An ultra-white football paradise
The home team of Ghent, the capital of Eastern Flanders, can rightly be proud of their football stadium, Ghelamco Arena, which was officially opened in July 2013 in the presence of the royal family.
The stadium has a seating capacity of 20,000 and was built by the Belgian architecture and engineering practice Bontinck. The distinctive, eye-catching interior design, created by Mac Stopa from the Polish practice Massive Design, has won a number of accolades, including Best of Year Honoree Award in the public spaces category from Interior Design magazine, the Grand Prix of the 9th edition of Saint-Gobain Gypsum International Trophy Awards, and the 35th Interiors Award in the sports building category from the magazine Contract. At the presentation ceremony held last January in New York, the jury noted that the 14 winning projects displayed «a distinctive sense of place» and a «powerful design concept closely linked to the characteristics and architecture of the building». Commenting on the Ghelamco Arena in particular, they noted that the project highlights the team’s white and blue colours while creating a progressive work of architecture that engages with fans and «looks like a football paradise». Mac Stopa was commissioned by Belgium-based real estate investor Ghelamco NV to design all the interior spaces, including the graphic and lighting design, over an area of around 20,000 sq.m. This included the entrance lobby and ticket office, the lounge and bar area, and the players’ changing rooms and spa zone, complete with massage and relaxation rooms.
The keynote of the project is the predominance of the colour white and the sinuous plaster acrylic material that extends up the columns in the entrance lobby as far as the suspended ceiling, where blue LEDs highlight islands in relief and empty spaces allow a visual connection with the upper floor.

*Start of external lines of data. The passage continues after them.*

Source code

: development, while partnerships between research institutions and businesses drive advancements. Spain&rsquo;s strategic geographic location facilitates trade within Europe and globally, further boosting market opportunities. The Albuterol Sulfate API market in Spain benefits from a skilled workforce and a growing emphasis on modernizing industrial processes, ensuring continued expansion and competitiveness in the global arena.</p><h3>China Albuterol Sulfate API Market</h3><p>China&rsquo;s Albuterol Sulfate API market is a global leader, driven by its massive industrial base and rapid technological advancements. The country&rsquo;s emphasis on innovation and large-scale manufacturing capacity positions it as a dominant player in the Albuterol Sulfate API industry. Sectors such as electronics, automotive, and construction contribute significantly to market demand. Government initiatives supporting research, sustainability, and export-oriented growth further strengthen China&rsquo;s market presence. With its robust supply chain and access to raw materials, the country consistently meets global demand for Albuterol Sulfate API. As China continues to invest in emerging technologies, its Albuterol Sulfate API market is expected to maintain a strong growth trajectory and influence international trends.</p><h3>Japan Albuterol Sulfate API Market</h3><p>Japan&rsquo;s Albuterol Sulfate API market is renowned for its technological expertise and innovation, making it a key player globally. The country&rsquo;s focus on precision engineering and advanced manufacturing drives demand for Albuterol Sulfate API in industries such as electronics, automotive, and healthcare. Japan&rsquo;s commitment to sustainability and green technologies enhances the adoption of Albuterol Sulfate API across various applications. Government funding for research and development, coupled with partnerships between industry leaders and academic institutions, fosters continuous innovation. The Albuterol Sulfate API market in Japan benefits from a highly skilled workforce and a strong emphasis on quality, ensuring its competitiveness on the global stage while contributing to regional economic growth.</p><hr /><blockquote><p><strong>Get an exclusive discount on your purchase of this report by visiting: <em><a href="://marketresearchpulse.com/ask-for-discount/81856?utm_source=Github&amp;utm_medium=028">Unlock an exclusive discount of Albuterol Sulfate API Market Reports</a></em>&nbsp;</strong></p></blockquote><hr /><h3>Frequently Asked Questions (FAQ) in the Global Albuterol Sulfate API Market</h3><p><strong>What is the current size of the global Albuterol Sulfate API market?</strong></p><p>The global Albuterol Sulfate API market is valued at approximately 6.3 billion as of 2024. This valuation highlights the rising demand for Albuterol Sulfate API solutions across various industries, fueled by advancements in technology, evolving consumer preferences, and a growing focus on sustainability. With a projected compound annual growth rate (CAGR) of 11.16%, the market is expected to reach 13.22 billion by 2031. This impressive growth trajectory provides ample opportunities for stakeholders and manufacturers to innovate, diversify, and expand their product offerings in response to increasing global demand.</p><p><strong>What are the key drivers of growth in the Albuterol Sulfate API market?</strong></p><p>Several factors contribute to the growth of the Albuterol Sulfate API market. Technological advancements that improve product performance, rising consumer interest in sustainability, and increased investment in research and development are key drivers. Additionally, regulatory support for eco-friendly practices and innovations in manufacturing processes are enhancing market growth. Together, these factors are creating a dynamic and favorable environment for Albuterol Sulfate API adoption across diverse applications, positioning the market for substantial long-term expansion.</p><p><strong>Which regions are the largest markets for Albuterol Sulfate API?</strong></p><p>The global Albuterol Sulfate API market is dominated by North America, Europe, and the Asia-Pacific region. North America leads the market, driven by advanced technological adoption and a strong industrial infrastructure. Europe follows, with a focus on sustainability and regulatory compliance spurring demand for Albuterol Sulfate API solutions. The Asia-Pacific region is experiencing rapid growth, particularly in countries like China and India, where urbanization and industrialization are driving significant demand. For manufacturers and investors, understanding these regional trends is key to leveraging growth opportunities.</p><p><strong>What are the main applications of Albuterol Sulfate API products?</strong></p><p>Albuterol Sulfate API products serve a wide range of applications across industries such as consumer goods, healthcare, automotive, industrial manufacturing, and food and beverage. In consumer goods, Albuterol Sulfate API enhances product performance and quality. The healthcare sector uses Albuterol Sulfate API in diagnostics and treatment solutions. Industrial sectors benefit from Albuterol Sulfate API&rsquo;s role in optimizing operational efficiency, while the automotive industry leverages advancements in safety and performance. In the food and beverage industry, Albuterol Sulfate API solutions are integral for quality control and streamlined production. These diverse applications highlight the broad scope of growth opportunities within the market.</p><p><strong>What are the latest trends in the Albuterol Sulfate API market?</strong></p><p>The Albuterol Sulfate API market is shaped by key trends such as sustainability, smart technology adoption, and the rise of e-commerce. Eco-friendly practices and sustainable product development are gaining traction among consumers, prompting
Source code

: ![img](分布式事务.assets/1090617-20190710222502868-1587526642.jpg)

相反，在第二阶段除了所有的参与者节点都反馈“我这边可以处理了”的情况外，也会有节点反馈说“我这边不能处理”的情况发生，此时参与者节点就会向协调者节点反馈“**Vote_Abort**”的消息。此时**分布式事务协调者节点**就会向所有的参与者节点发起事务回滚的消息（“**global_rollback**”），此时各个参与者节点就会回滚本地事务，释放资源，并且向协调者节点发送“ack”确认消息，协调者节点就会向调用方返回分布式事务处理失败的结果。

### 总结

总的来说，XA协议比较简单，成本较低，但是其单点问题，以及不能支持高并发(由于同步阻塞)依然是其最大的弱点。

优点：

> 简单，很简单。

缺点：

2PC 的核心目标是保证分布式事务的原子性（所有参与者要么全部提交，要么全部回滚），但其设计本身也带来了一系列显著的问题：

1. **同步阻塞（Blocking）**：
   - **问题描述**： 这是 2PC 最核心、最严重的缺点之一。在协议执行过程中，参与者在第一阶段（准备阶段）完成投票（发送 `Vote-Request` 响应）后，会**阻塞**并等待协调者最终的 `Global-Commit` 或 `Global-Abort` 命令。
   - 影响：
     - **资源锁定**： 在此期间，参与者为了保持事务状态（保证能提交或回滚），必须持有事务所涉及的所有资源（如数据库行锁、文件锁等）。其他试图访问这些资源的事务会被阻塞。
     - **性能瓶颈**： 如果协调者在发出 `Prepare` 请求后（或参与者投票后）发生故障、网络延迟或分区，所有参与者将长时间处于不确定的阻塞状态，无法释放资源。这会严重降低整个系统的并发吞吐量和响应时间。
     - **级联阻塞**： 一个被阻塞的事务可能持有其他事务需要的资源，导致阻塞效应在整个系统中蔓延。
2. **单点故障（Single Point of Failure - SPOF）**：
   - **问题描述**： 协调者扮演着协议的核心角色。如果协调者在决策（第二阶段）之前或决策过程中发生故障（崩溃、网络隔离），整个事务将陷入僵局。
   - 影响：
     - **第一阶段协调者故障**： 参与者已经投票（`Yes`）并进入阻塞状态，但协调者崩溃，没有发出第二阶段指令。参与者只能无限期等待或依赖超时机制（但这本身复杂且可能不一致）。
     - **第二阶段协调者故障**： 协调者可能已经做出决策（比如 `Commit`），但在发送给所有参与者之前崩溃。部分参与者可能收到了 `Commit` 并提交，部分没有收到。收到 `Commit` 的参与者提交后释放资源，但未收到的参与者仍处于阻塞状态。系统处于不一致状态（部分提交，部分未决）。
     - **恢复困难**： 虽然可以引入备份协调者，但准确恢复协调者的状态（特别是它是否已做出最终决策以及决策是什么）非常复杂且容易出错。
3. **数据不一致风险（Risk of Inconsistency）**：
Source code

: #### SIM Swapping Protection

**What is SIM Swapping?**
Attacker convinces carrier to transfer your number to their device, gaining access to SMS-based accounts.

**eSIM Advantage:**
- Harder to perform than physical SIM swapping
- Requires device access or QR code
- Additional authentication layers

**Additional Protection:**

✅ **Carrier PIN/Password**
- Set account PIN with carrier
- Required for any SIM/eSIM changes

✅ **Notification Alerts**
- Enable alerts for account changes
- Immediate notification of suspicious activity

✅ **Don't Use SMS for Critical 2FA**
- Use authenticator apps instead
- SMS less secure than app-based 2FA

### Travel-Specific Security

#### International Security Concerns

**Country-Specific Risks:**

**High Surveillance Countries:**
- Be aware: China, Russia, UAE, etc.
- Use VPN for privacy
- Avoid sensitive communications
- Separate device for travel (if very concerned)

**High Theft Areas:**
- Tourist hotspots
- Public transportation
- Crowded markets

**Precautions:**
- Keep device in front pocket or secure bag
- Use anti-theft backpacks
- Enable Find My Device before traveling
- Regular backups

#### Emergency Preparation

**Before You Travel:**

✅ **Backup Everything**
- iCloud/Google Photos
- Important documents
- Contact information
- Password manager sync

This dreamlike space is paved with Micron 2.0 tiles from ImolaCeramica, full-body porcelain in an extra-large size chosen in the dazzling dominant white colour and a polished finish, its glossy effect amplifying the reflected light and accentuating the intentionally artificial atmosphere. The same tiles, but in a bold black colour and high-gloss finish, are used in the corridors leading to the escalators, delimited by two side rows of white tiles in a matt finish. A cascade of white panels (in a shape reminiscent of the individual pentagonal segments that are stitched together to form a football) serves as an acoustic and decorative filter for the reinforced concrete ceiling illuminated by a suffused blue light.